From ancient Roman aqueducts to the modern-day automobile, feats of engineering have shaped the way we live. But the complexity of life today calls for greater global collaboration. A new annual program helps future engineers broaden their horizons and build important international contacts.

Engineering for the Americas, a partnership between the University of Miami and the University of Rochester, brings top engineering students from these institutions together with their counterparts at institutions in Canada, Latin America, and the Caribbean for two one-week sessions per year.

“I am learning about leadership and how research is done in the United States. It’s not the same as in Argentina,” says Ignacio Rodriguez, a senior-year computer engineering major from Universidad Austral who attended the program’s inaugural session at the University of Miami in January.

GPA, student leadership activities, and an essay are the criteria UM used to select its ten participants, explains Abraham Varghese, M.S.I.E. ’95, assistant provost for international affairs.
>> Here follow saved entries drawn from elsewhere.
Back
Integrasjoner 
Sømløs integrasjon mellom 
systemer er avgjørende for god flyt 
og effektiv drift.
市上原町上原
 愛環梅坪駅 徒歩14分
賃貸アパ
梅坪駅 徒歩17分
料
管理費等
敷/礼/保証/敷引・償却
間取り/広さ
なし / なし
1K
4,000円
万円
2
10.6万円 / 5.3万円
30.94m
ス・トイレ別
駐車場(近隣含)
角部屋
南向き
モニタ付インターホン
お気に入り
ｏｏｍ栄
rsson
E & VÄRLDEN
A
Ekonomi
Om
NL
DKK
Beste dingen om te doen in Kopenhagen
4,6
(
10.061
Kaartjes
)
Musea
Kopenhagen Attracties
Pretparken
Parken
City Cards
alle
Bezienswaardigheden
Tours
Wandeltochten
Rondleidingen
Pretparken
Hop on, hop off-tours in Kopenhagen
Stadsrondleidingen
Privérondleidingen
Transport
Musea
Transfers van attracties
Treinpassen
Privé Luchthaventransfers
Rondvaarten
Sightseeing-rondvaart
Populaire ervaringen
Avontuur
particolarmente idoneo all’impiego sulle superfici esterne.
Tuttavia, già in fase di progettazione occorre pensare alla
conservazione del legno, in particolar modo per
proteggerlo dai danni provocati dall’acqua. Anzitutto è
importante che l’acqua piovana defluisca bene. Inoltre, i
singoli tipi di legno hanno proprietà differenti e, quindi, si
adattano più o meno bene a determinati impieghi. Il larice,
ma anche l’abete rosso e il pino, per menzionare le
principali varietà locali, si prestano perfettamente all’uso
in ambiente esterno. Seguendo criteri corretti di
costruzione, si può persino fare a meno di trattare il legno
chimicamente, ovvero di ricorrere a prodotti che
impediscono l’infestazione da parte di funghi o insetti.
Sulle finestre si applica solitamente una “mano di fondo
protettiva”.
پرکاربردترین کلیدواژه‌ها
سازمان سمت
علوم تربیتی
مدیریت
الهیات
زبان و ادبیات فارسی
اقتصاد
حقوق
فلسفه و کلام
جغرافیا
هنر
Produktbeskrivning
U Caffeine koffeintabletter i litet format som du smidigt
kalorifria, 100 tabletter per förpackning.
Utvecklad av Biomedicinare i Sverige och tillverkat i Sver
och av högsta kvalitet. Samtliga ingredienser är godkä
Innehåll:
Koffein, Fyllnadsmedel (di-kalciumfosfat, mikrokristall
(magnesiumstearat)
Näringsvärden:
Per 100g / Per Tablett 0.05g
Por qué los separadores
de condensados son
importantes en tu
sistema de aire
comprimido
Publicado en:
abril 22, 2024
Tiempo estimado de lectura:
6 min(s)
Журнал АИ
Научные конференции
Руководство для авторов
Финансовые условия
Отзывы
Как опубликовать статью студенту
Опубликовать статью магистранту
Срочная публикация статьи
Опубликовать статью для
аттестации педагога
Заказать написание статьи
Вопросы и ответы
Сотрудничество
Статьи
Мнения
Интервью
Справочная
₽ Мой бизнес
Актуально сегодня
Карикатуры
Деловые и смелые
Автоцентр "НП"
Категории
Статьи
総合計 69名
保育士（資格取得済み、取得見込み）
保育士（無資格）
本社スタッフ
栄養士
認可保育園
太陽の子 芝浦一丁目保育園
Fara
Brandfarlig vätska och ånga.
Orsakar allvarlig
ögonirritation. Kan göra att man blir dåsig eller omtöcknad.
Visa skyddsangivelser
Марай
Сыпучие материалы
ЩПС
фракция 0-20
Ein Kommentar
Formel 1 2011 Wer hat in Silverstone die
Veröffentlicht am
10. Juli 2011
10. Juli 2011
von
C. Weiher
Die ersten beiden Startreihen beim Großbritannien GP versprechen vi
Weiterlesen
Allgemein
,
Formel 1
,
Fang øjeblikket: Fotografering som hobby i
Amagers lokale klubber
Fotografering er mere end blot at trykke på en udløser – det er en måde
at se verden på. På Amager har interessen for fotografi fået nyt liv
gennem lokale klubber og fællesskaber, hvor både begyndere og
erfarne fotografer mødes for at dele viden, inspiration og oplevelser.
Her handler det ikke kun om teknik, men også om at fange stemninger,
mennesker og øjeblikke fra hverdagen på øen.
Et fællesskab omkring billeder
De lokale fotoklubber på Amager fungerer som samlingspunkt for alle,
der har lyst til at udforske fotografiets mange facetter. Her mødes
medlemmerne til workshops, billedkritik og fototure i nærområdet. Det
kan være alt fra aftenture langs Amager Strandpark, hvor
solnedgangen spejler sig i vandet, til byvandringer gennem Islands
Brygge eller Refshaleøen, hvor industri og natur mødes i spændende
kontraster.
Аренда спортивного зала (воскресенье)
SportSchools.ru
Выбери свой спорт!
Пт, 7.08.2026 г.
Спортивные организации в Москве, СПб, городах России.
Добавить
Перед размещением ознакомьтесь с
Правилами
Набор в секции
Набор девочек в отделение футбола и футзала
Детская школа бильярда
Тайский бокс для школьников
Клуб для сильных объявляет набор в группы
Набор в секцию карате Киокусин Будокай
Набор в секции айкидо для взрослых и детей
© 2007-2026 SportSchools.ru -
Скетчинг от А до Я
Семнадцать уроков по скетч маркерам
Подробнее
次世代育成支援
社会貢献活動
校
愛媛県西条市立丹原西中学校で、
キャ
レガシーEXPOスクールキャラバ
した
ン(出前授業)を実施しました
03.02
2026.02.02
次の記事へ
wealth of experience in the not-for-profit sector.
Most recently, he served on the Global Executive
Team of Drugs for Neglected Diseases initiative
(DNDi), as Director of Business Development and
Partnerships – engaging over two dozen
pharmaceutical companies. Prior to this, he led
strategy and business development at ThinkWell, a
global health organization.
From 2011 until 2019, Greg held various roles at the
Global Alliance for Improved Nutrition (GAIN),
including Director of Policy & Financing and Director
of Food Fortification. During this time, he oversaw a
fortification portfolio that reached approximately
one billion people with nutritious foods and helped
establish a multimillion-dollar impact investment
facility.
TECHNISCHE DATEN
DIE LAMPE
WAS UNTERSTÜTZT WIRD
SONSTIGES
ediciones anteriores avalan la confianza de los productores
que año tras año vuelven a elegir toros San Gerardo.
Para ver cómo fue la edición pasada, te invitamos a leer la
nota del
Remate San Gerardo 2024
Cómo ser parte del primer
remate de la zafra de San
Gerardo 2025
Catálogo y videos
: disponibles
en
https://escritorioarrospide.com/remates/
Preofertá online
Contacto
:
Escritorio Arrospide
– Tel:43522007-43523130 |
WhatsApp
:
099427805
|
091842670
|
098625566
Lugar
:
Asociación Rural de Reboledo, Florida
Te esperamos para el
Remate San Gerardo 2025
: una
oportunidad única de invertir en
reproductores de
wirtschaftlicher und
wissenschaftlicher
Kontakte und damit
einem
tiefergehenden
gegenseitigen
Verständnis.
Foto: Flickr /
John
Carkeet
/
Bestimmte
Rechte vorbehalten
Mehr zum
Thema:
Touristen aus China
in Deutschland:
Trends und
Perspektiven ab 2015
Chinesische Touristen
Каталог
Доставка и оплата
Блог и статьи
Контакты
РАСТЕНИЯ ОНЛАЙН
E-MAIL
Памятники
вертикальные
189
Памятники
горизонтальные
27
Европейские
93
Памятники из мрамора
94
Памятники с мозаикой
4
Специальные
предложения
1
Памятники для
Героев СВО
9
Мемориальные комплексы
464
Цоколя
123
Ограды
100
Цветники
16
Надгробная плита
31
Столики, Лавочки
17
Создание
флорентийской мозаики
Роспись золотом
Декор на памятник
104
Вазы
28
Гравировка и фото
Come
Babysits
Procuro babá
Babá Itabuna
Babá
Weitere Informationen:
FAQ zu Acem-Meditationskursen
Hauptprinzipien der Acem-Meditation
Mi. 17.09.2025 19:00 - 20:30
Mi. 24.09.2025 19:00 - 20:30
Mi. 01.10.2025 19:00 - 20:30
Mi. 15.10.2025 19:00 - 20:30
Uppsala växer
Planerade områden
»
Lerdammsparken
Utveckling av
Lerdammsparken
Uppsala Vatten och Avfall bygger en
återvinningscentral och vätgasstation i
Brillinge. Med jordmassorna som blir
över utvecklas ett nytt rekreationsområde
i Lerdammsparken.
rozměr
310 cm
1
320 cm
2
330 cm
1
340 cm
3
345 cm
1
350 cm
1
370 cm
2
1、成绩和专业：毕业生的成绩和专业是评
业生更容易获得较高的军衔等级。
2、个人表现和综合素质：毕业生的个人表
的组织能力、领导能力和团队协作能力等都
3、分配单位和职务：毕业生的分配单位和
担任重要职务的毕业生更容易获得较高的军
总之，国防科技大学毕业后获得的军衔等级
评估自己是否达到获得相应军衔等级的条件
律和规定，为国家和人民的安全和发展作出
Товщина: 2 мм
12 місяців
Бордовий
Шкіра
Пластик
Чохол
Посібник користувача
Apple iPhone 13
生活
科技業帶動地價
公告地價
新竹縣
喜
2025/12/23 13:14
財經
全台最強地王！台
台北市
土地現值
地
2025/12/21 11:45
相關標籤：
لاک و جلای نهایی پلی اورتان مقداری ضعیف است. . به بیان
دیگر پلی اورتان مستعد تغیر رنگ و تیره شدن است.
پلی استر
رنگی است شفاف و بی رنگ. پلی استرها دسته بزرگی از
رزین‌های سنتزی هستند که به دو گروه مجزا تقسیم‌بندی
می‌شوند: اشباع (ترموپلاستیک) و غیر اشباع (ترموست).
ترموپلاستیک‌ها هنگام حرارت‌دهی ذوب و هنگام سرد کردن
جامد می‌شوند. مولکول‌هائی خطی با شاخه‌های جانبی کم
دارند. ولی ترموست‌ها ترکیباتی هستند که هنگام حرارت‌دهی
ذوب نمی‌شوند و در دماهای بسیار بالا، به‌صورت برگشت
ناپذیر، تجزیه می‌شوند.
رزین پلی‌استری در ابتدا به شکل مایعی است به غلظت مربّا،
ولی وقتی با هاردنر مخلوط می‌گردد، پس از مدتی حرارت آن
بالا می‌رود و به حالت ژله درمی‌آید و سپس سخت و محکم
They were among 36 students who attended lectures by UM faculty as well as luminaries like Miami-Dade County Mayor Carlos Alvarez; UM life trustee Phillip Frost, M.D.; Paul Horn, senior vice president and director of research for IBM; and Michael Manyak, M.D., vice president for medical affairs at Cytogen Corporation.

“The program has three distinct goals,” says Thomas J. LeBlanc, UM executive vice president and provost, who oversees the program along with M. Lewis Temares, dean of the College of Engineering. “First, we want our engineering students to have an international experience. Second, we want to expose them to topics outside of the traditional curriculum, such as entrepreneurship and intellectual property management. Third, we want to help create and sustain a professional network across the Americas.”

The second Engineering for the Americas session will take place in June at the University of Rochester. In the interim, participants are completing health care-related engineering projects that encourage them to work “internationally, online, and on a deadline,” Varghese says.